Sejak beberapa tahun lalu, kawasan Sudirman-Thamrin yang sudah cantik menjadi lebih cantik lagi. Gubernur Anies memoles jembatan-jembatan penyebrangan, menata ulang, dan menjadikannya obyek wisata tersendiri yang unik. Instagramable, kata anak Generasi Z. Dibanding kawasan lain di seluruh Indonesia, boleh jadi kawasan ini yang paling pesat perkembangannya.
Di sisi lain, perkembangan kawasan yang pesat biasanya tidak dibarengi dengan budaya warganya. Bukan rahasia lagi, walau Jakarta telah menjadi cantik namun banyak warganya yang masih membuang sampah seenaknya, misalnya. Sebab itu, Pemda DKI secara teratur memberikan edukasi kepada masyarakat tentang upaya pemeliharaan keindahan dan kenyamanan kota, terutama di spot percontohan seperti di ruas Sudirman-Thamrin.
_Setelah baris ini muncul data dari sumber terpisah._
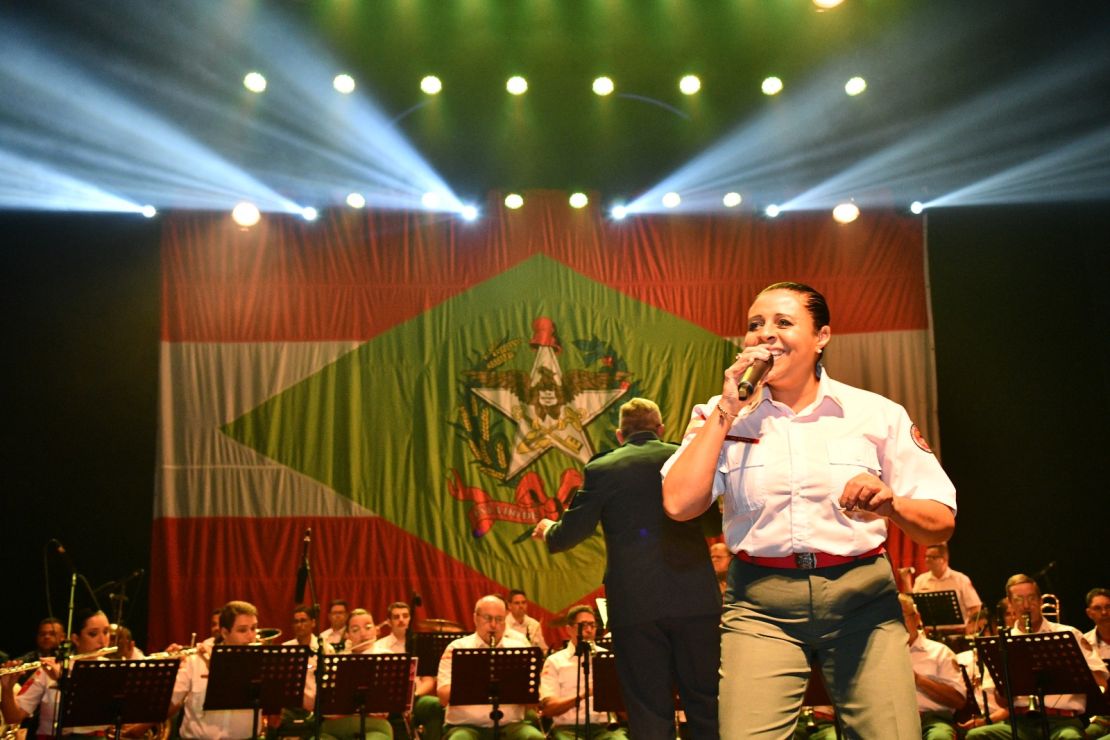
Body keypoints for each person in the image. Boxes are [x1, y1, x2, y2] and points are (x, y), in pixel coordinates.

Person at [661, 281, 958, 739]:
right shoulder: (720, 414)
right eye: (755, 324)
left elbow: (939, 525)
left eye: (783, 322)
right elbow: (680, 504)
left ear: (822, 336)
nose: (766, 333)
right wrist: (727, 408)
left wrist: (892, 504)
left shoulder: (875, 413)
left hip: (863, 599)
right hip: (759, 604)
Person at [534, 397, 720, 739]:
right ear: (660, 429)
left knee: (647, 706)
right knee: (706, 701)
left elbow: (569, 535)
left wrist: (548, 531)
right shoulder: (685, 457)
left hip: (635, 605)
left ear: (620, 435)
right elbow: (712, 526)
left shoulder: (603, 468)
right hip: (695, 600)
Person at [965, 575, 1108, 740]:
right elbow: (1002, 702)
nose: (1026, 605)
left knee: (1071, 738)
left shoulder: (1069, 633)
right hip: (1018, 722)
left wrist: (1069, 667)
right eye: (1019, 600)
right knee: (976, 736)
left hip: (1063, 721)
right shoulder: (1001, 643)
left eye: (1031, 598)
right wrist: (1008, 681)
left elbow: (1101, 681)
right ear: (1010, 604)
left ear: (1040, 601)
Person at [170, 600, 316, 739]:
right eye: (242, 630)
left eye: (253, 628)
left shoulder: (264, 665)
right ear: (225, 633)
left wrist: (282, 681)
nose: (251, 636)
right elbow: (168, 705)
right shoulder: (196, 662)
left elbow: (305, 706)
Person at [1, 608, 127, 736]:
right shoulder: (50, 669)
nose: (102, 640)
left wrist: (64, 681)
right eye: (93, 634)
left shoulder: (112, 669)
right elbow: (13, 717)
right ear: (76, 639)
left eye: (106, 632)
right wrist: (7, 688)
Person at [436, 595, 543, 740]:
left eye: (499, 619)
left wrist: (526, 693)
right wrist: (477, 682)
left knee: (534, 737)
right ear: (475, 618)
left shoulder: (519, 649)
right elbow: (443, 696)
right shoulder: (456, 648)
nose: (493, 625)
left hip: (510, 725)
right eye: (487, 618)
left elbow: (532, 699)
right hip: (466, 726)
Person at [539, 605, 626, 740]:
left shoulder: (607, 657)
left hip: (605, 728)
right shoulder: (554, 661)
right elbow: (549, 709)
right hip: (567, 729)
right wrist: (585, 694)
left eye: (592, 625)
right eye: (583, 625)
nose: (589, 630)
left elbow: (623, 706)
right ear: (569, 629)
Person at [898, 594, 966, 740]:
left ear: (917, 618)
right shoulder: (880, 655)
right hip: (893, 720)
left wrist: (918, 680)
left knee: (939, 737)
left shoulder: (939, 652)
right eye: (891, 618)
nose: (897, 623)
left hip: (932, 719)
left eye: (902, 616)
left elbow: (958, 701)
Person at [912, 543, 983, 631]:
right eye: (926, 557)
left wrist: (971, 626)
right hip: (929, 633)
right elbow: (913, 606)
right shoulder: (920, 580)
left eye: (933, 557)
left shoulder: (960, 579)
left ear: (944, 559)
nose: (927, 560)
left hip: (957, 633)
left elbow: (975, 607)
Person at [1084, 588, 1110, 738]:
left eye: (1108, 607)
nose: (1104, 612)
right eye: (1098, 608)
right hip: (1099, 716)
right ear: (1089, 613)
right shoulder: (1083, 642)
Secara teratur Satpol PP hilir mudik mengawasi, dan CCTV pun sudah bertebaran di seantero titik. Alhasil, sedemikian sulit menemukan pengemis, gelandangan atau tuna wisma, di ruas jalan Sudirman-Thamrin ini. Aku sendiri, dan juga banyak warga Ibukota yang sering ke sini, pasti tahu hal itu. Ini sudah berjalan bertahun-tahun.
Sebab itu, ketika Mensos Risma baru berkantor di Jakarta dan dalam waktu singkat sudah menemukan tuna wisma di ruas elit ini, banyak warga Jakarta kaget. Lha kok mendadak muncul Gepeng?
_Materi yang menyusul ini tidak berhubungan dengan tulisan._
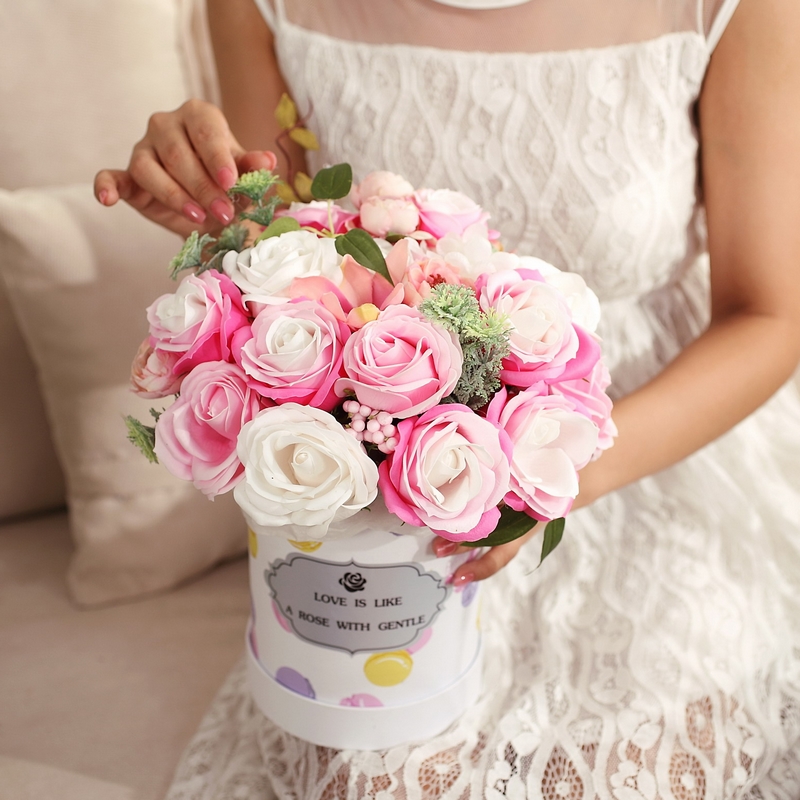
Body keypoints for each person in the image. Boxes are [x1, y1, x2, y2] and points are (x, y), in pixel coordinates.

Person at [96, 0, 800, 796]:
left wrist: (542, 482)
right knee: (388, 769)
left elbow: (768, 317)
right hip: (405, 475)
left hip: (654, 446)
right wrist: (213, 211)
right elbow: (293, 250)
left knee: (647, 753)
Di jagat sosial media, banyak warganet yang bukan warga asli DKI bilang kalau tuna wisma ada di mana saja, jadi apa yang ditemukan Bu Risma itu wajar. Tapi bagi kami yang lahir dan besar dan sampai detik ini masih sering keliaran di kawasan ini tiap harinya, apa yang ditemukan Mensos pengganti Juliari Batubara itu bisa jadi bagai menemukan keajaiban dunia yang kedelapan.
Ada tuna wisma di Thamrin? Sejak kapan?
Jika dulu ada film berjudul “Mendadak Dangdut” maka sekarang ada fenomena aneh di kawasan ini: “Mendadak Tuna Wisma”.
Entah kenapa, tiba-tiba ingatanku melayang pada satu kejadian menjelang subuh di Pekayon, Bekasi, tahun lalu. Saat itu, aku tengah berkendara dan tertahan di lampu merah depan Revo Mall. Sedang asyik-asyiknya menunggu lampu berubah jadi hijau, dalam jarak duapuluhan meter di depan, aku melihat sebuah mobil bak terbuka dengan beberapa orang–sekitar lima sampai tujuh orang–menepi dan berhenti di pinggir jalan. Suasana masih sepi. Aku melihat ada dua orang yang menumpang di bak itu turun, lalu langsung menyebar ke sekitar. Mobil bak terbuka itu pun kembali jalan.
Ada seorang perempuan dengan pakaian lusuh langsung langsung berkeliling ke kendaraan di lampu merah sambil meminta-minta uang.
“Ooh ini yang disebut-sebut Gepeng import!” batinku.